La misa inició a las 10:00 de la mañana y estuvo presidida por el arzobispo de Valencia, monseñor Jesús González de Zárate Salas, junto al párroco, Óscar Lara, y el Padre Antonio Arocha. Las palabras de monseñor estuvieron dirigidas al amor y reconciliación; animó a la feligresía a imitar las virtudes de María y, de manera muy especial, elevó una sentida plegaria a la Madre del Carmelo por el descanso eterno, el consuelo y la fortaleza de todas las víctimas y afectados por la reciente tragedia del terremoto en nuestro país.

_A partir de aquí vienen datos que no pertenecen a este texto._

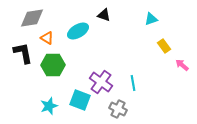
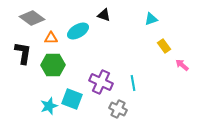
gray diamond: rotated 45 degrees clockwise
orange triangle: moved 4 px right; rotated 32 degrees counterclockwise
black L-shape: rotated 20 degrees clockwise
purple cross: rotated 10 degrees counterclockwise
cyan square: moved 8 px left, 1 px up
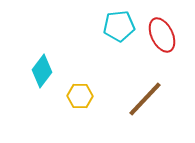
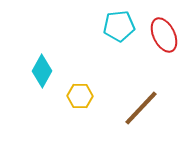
red ellipse: moved 2 px right
cyan diamond: rotated 8 degrees counterclockwise
brown line: moved 4 px left, 9 px down
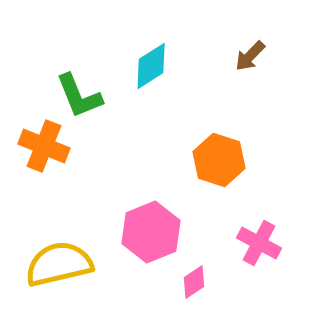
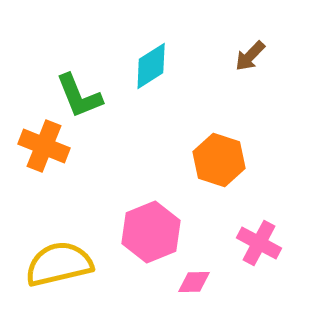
pink diamond: rotated 32 degrees clockwise
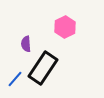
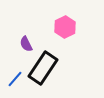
purple semicircle: rotated 21 degrees counterclockwise
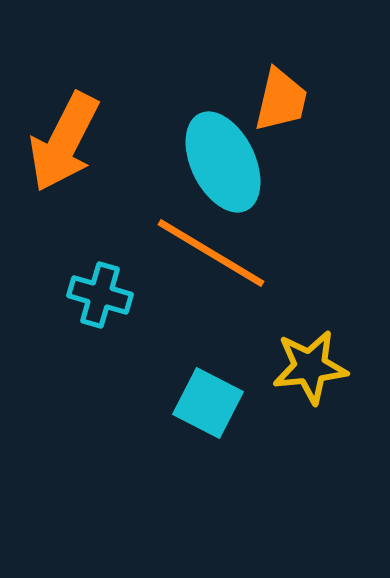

Los fieles se retiraron del templo una vez acabada la misa, no sin antes saludar a Monseñor quien se quedó un tiempo más a las afueras para bendecir a los mirandinos. También los esperaban con dulces, una tradición que por años realizan familias de la zona como los son los Castellano - Ortega.
30 años de "ay, ay, ay"
Este año los Vasallos del Carmen, no realizaron su acostumbrada y alegre danza a las afueras del templo, se unieron al luto que embarga a nuestra nación. No obstante, de una manera muy respetuosa y sencilla, los hombres y mujeres trajeados de rojo y negro, quienes simultáneamente conmemoraron este día su aniversario número 30, dedicaron unas décimas de manera rogativa y de ofrenda a la virgencita a quien le pidieron bendecir y consolar a las víctimas del doble terremoto.
De la voz del vasallo mayor, José Jauere, se escucharon los versos, al tiempo en que iba ingresado al templo los vasallos. Primero entró la imagen del virgen y posteriormente el resto de los miembros haciendo la danza de la cruz.
El Cronista, quien también formó parte de esta manifestación cultural, recordó que cumplieron justamente este jueves 30 años de ser fundado de la mano del reconoció cultor Pio Lara. También contribuyeron en estos inicios Juan Hernández Briseño, Noris Briseño y Edgar García, entre otros.
De esta manera sencilla pero afectiva, los mirandinos honraron a su patrona, La virgen del Monte Carmelo, con fe y fervor, con la esperanza en que vendrán tiempos mejores.